*** Opening MATERIAL FOR THE TASK ***
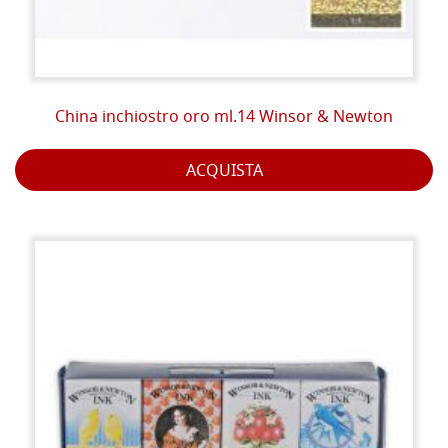
China inchiostro oro ml.14 Winsor & Newton
ACQUISTA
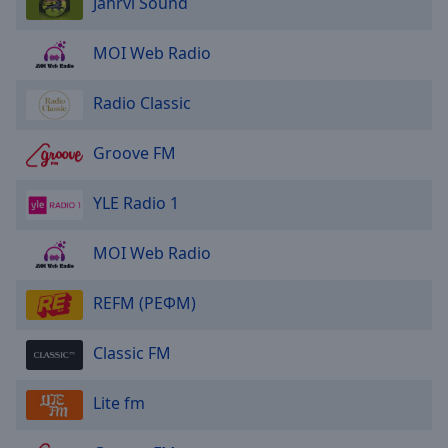
Jahrvi Sound
Done
Close
Modal
MOI Web Radio
Dialog
End
Radio Classic
of
dialog
window.
Groove FM
YLE Radio 1
MOI Web Radio
REFM (РЕФМ)
Classic FM
Lite fm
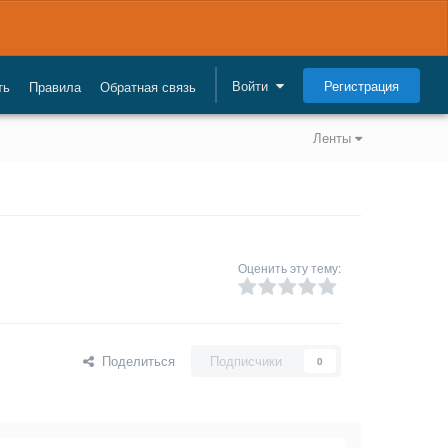
Регистрация
Войти
ть
Правила
Обратная связь
Ленты
Оценить эту тему:
Поделиться
Подписчики
0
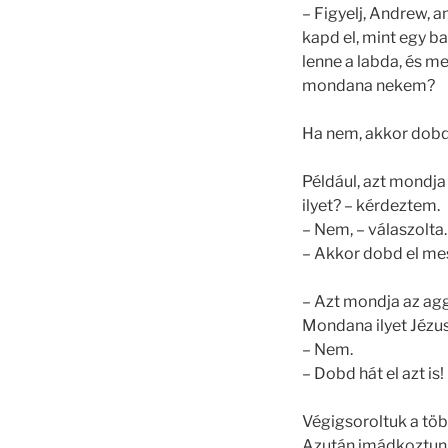
– Figyelj, Andrew, 
kapd el, mint egy b
lenne a labda, és m
mondana nekem?
Ha nem, akkor dobd 
Például, azt mondja
ilyet? – kérdeztem.
– Nem, – válaszolta.
– Akkor dobd el mes
– Azt mondja az agg
Mondana ilyet Jézu
– Nem.
– Dobd hát el azt is!
Végigsoroltuk a töb
Azután imádkoztunk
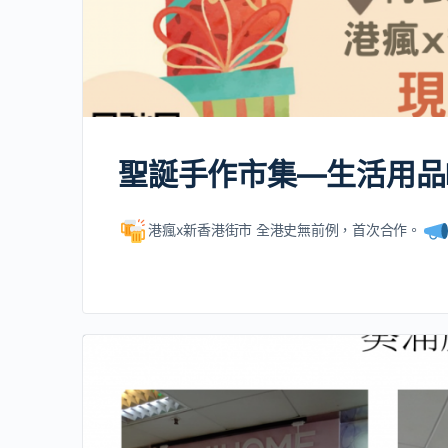
聖誕手作市集—生活用品D
港瘋x新香港街市 全港史無前例，首次合作。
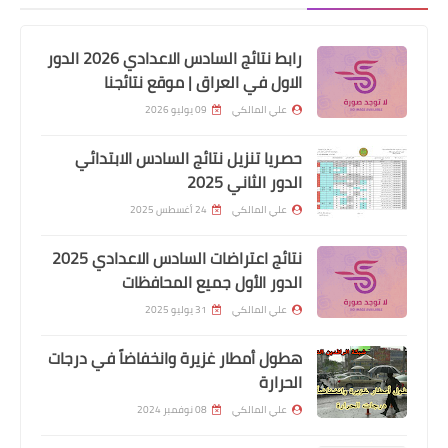
بخصوص البطاقة الائتمانية ( بطاقة
التقسيط ) وشنو الفائدة من البطاقة
رابط نتائج السادس الاعدادي 2026 الدور
وايضا عمولات البطاقة ف راح اوضلحكم
الاول في العراق | موقع نتائجنا
بالتفصيل كل الاشياء بالبطاقة
علي المالكي
09 يوليو 2026
حصريا تنزيل نتائج السادس الابتدائي
الدور الثاني 2025
علي المالكي
24 أغسطس 2025
نتائج اعتراضات السادس الاعدادي 2025
الدور الأول جميع المحافظات
علي المالكي
31 يوليو 2025
اسماء االرعاية الاجتماعية
هطول أمطار غزيرة وانخفاضاً في درجات
وزير العمل يتفقَّـد مركز تكنولوجيا
الحرارة
المعلومات ويشدد على الإسراع في كشف
المتجاوزين على شبكة الحماية الاجتماعية
علي المالكي
08 نوفمبر 2024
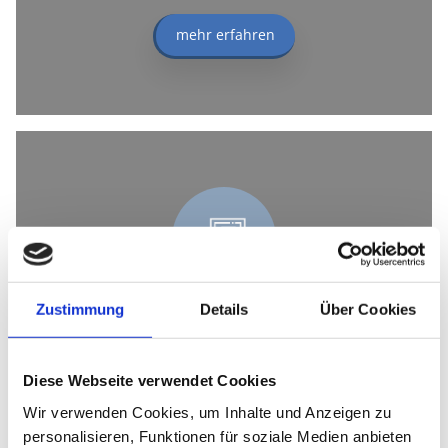
mehr erfahren
Zustimmung
Details
Über Cookies
Fensterreinigung
Diese Webseite verwendet Cookies
Wir bieten unseren Service für
Bürogebäude, Gewerbeflächen,
Wir verwenden Cookies, um Inhalte und Anzeigen zu
personalisieren, Funktionen für soziale Medien anbieten
Mehrfamilienhäuser und achten auf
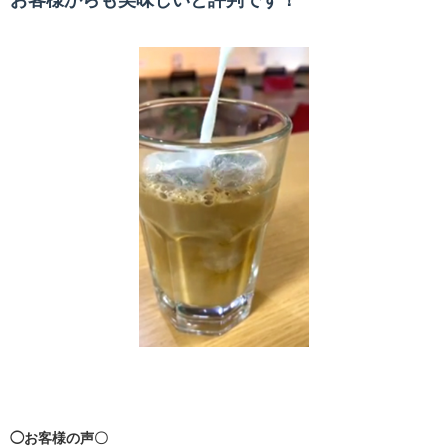
お客様からも美味しいと評判です！
◯お客様の声〇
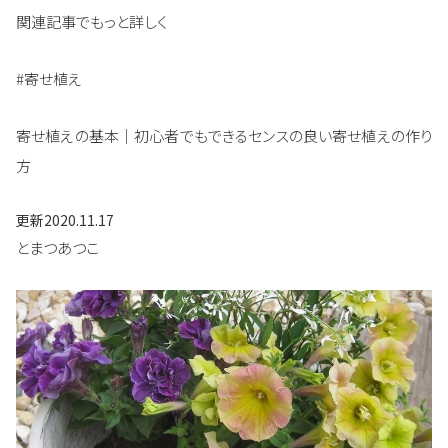
関連記事でもっと詳しく
#寄せ植え
寄せ植えの基本｜初心者でもできるセンスの良い寄せ植えの作り
方
更新
2020.11.17
とまつあつこ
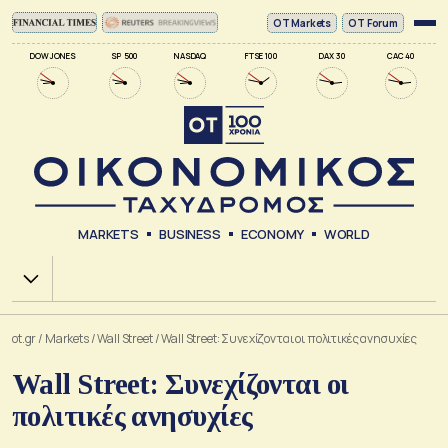
ΟΤ Markets
OT Forum
DOW JONES
SP 500
NASDAQ
FTSE 100
DAX 30
CAC 40
MARKETS
BUSINESS
ECONOMY
WORLD
Χ.Α.
ot.gr
/
Markets
/
Wall Street
/
Wall Street: Συνεχίζονται οι πολιτικές ανησυχίες
Wall Street: Συνεχίζονται οι
πολιτικές ανησυχίες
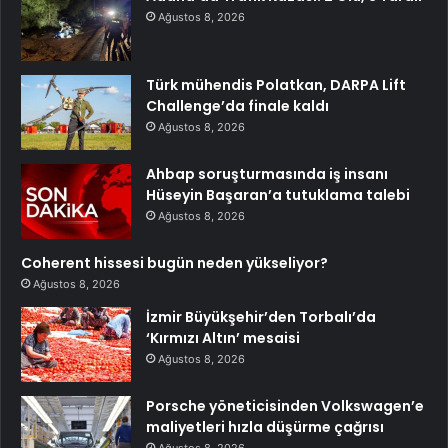
Ağustos 8, 2026
Türk mühendis Polatkan, DARPA Lift
Challenge’da finale kaldı
Ağustos 8, 2026
Ahbap soruşturmasında iş insanı
Hüseyin Başaran’a tutuklama talebi
Ağustos 8, 2026
Coherent hissesi bugün neden yükseliyor?
Ağustos 8, 2026
İzmir Büyükşehir’den Torbalı’da
‘Kırmızı Altın’ mesaisi
Ağustos 8, 2026
Porsche yöneticisinden Volkswagen’e
maliyetleri hızla düşürme çağrısı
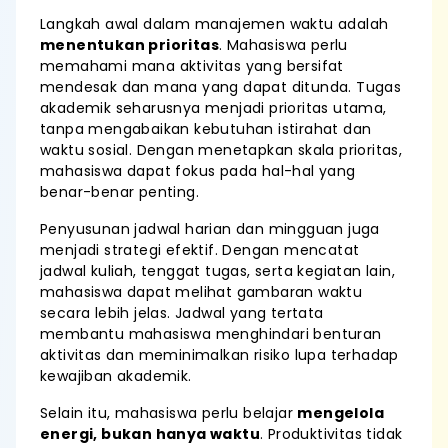
Langkah awal dalam manajemen waktu adalah
menentukan prioritas
. Mahasiswa perlu
memahami mana aktivitas yang bersifat
mendesak dan mana yang dapat ditunda. Tugas
akademik seharusnya menjadi prioritas utama,
tanpa mengabaikan kebutuhan istirahat dan
waktu sosial. Dengan menetapkan skala prioritas,
mahasiswa dapat fokus pada hal-hal yang
benar-benar penting.
Penyusunan jadwal harian dan mingguan juga
menjadi strategi efektif. Dengan mencatat
jadwal kuliah, tenggat tugas, serta kegiatan lain,
mahasiswa dapat melihat gambaran waktu
secara lebih jelas. Jadwal yang tertata
membantu mahasiswa menghindari benturan
aktivitas dan meminimalkan risiko lupa terhadap
kewajiban akademik.
Selain itu, mahasiswa perlu belajar
mengelola
energi, bukan hanya waktu
. Produktivitas tidak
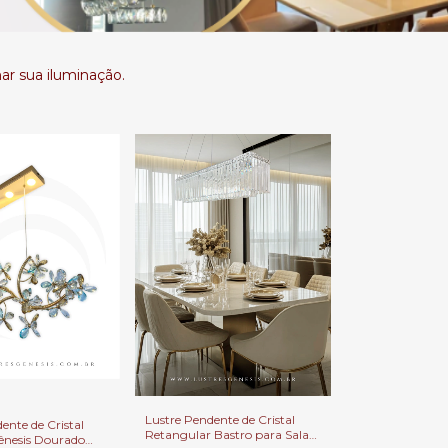
ar sua iluminação.
Lustre Pendente de Cristal
ente de Cristal
Retangular Bastro para Sala
nesis Dourado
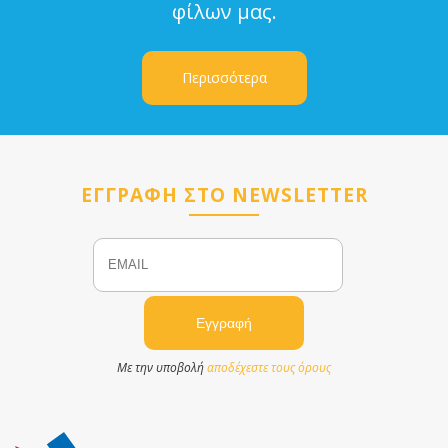
φίλων μας.
Περισσότερα
ΕΓΓΡΑΦΗ ΣΤΟ NEWSLETTER
Email
Name
Με την υποβολή
αποδέχεστε τους όρους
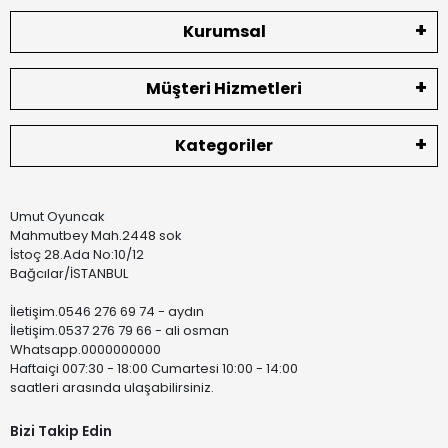
Kurumsal
Müşteri Hizmetleri
Kategoriler
Umut Oyuncak
Mahmutbey Mah.2448 sok
İstoç 28.Ada No:10/12
Bağcılar/İSTANBUL
İletişim.0546 276 69 74 - aydın
İletişim.0537 276 79 66 - ali osman
Whatsapp.0000000000
Haftaiçi 007:30 - 18:00 Cumartesi 10:00 - 14:00
saatleri arasında ulaşabilirsiniz.
Bizi Takip Edin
*** Closing MATERIAL FOR THE TASK ***
TO DO —
Make an exact copy of the records from their first line through the line containing "mondana nekem?", both ends included, with the pictures omitted.

COMPLETED TASK —
China inchiostro oro ml.14 Winsor & Newton
ACQUISTA
Jahrvi Sound
Done
Close
Modal
MOI Web Radio
Dialog
End
Radio Classic
of
dialog
window.
Groove FM
YLE Radio 1
MOI Web Radio
REFM (РЕФМ)
Classic FM
Lite fm
Регистрация
Войти
ть
Правила
Обратная связь
Ленты
Оценить эту тему:
Поделиться
Подписчики
0
– Figyelj, Andrew, 
kapd el, mint egy b
lenne a labda, és m
mondana nekem?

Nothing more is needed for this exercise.